Outro obstáculo ao escalonamento contínuo é a obtenção de dados de treinamento. As empresas já estão utilizando todas as fontes de dados disponíveis. Conseguir mais dados é menos provável do que parece. Algumas pessoas supõem que novas fontes de dados, como a transcrição de todo o YouTube, aumentariam o volume de dados disponíveis. No entanto, grande parte do conteúdo do YouTube tem pouco ou nenhum áudio utilizável, resultando em um volume de dados muito inferior ao necessário, mesmo antes da deduplicação e filtragem de qualidade.

A pergunta sobre quando as empresas ficarão sem dados de alta qualidade para treinamento não é significativa. Sempre haverá mais dados de treinamento, mas obtê-los custará cada vez mais caro. Além dos custos monetários, podem haver custos morais e regulatórios.

Nenhuma tendência exponencial pode continuar indefinidamente. Contudo, é difícil prever quando uma tendência tecnológica está prestes a estagnar, especialmente quando o crescimento para repentinamente.

Uma solução polêmica, porém promissora, é o uso de dados sintéticos – ou IA alimentando IA. Nessa abordagem, cria-se um novo conjunto de dados a partir de um existente, mas totalmente artificial. A ideia é preservar a estrutura do original sem revelar o conteúdo propriamente dito.

No entanto, há riscos associados ao uso de dados sintéticos. Treinar LLMs com dados que replicam padrões existentes pode levar ao “colapso do modelo”, ocasionando estagnação no aprendizado e perda de informações valiosas. O resultado seriam modelos repetitivos e incapazes de gerar respostas originais.

Dados sintéticos são úteis para corrigir lacunas específicas e fazer melhorias em domínios específicos, mas não para substituir as fontes atuais de dados de pré-treinamento.

Existem casos em que dados sintéticos foram espetacularmente bem-sucedidos, como o AlphaGo, que derrotou o campeão mundial de Go em 2016, e o AlphaZero, que repetiu o feito em 2017, mas contra outra IA. Esses sistemas aprenderam jogando contra si mesmos. No entanto, adaptar essa estratégia a domínios além dos jogos é um desafio significativo.
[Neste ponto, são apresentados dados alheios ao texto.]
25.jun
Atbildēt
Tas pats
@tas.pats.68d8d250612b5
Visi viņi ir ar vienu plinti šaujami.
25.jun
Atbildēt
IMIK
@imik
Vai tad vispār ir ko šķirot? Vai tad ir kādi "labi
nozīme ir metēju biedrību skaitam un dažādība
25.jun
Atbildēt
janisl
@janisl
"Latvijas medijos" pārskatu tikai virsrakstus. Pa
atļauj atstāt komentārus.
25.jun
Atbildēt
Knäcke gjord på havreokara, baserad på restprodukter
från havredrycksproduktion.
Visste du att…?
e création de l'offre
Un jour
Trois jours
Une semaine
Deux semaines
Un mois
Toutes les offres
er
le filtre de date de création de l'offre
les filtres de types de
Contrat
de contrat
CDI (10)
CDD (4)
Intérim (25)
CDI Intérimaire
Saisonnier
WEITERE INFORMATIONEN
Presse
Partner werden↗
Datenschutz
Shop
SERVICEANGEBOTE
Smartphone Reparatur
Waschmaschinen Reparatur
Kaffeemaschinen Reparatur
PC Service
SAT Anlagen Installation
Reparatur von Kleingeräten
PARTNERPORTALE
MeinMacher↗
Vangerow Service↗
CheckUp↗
Modelos compactos e treinamento mais longo

Historicamente, os três eixos do escalonamento — tamanho do conjunto de dados, tamanho do modelo e capacidade de computação de treinamento — progrediram em conjunto. No entanto, se um dos eixos (dados de alta qualidade) se tornar um gargalo, os outros dois continuarão a escalar?
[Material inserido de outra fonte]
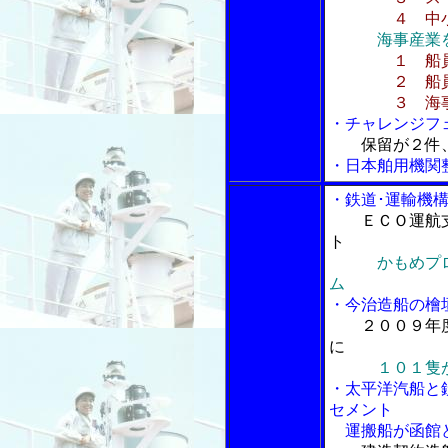
４ 中小企
海事産業
１ 船
２ 船員に
３ 海事産業
・チャレンジフ
保留が２件
・日本舶用機関
・鉄道･運輸機
ＥＣＯ運航
ト
かもめプ
ム
・今治造船の檜
２００９年
に
１０１隻
・太平洋汽船と
セメント
運搬船が函館ど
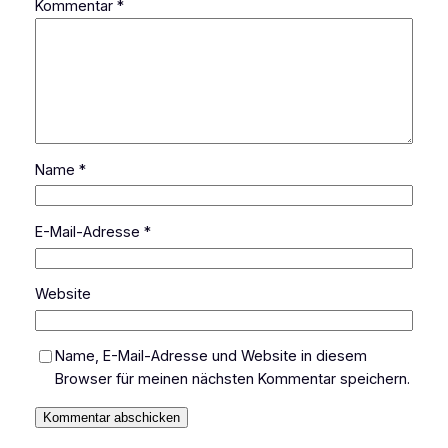
Kommentar
*
Name
*
E-Mail-Adresse
*
Website
Name, E-Mail-Adresse und Website in diesem
Browser für meinen nächsten Kommentar speichern.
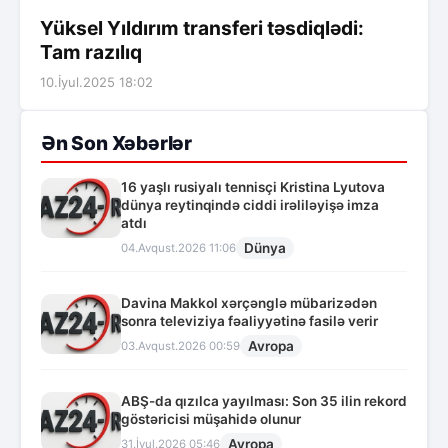
Yüksel Yıldırım transferi təsdiqlədi:
Tam razılıq
10.İyul.2025 18:02
Ən Son Xəbərlər
16 yaşlı rusiyalı tennisçi Kristina Lyutova
dünya reytinqində ciddi irəliləyişə imza
atdı
Dünya
04.Avqust.2026 11:06
Davina Makkol xərçənglə mübarizədən
sonra televiziya fəaliyyətinə fasilə verir
Avropa
03.Avqust.2026 00:59
ABŞ-da qızılca yayılması: Son 35 ilin rekord
göstəricisi müşahidə olunur
Avropa
31.İyul.2026 05:46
Com base nas tendências de mercado atuais, construir modelos maiores não parece uma decisão comercial sábia, mesmo que isso desbloqueie novas capacidades emergentes. O foco mudou para a produção de modelos menores com um nível de capacidade dado. Desenvolvedores de modelos avançados não revelam mais os tamanhos dos modelos, mas é possível fazer suposições comparando os preços das APIs como um parâmetro aproximado para o tamanho. Por exemplo, o GPT-4o custa apenas 25% do que o GPT-4 custa, sendo semelhante ou melhor em capacidades e cometendo menos erros.

A capacidade de computação de treinamento, por outro lado, provavelmente continuará a escalar por enquanto – é uma questão de quem pode botar mais dinheiro para treinar IAs pela força bruta. Paradoxalmente, modelos menores exigem mais treinamento para atingir o mesmo nível de desempenho. Isso coloca pressão para aumentar a capacidade de computação de treinamento enquanto se reduz o tamanho dos modelos.

Um sinal de que não veremos muitas melhorias de capacidade através do escalonamento é que CEOs têm moderado as expectativas de atingir a AGI (Inteligência Artificial Geral, em Inglês). Em vez de admitir que estavam errados sobre previsões ingênuas de “AGI em 3 anos”, decidiram redefinir o que entendem por AGI de forma tão vaga que se tornou sem sentido.

Em vez de ver a generalidade como binária, podemos vê-la como um espectro. Historicamente, o esforço necessário para programar uma nova tarefa em um computador diminuiu. Podemos ver isso como um aumento na generalidade. Essa tendência começou com a mudança de computadores de propósito especial para máquinas de Turing. Nesse sentido, a natureza de propósito geral dos LLMs não é nova.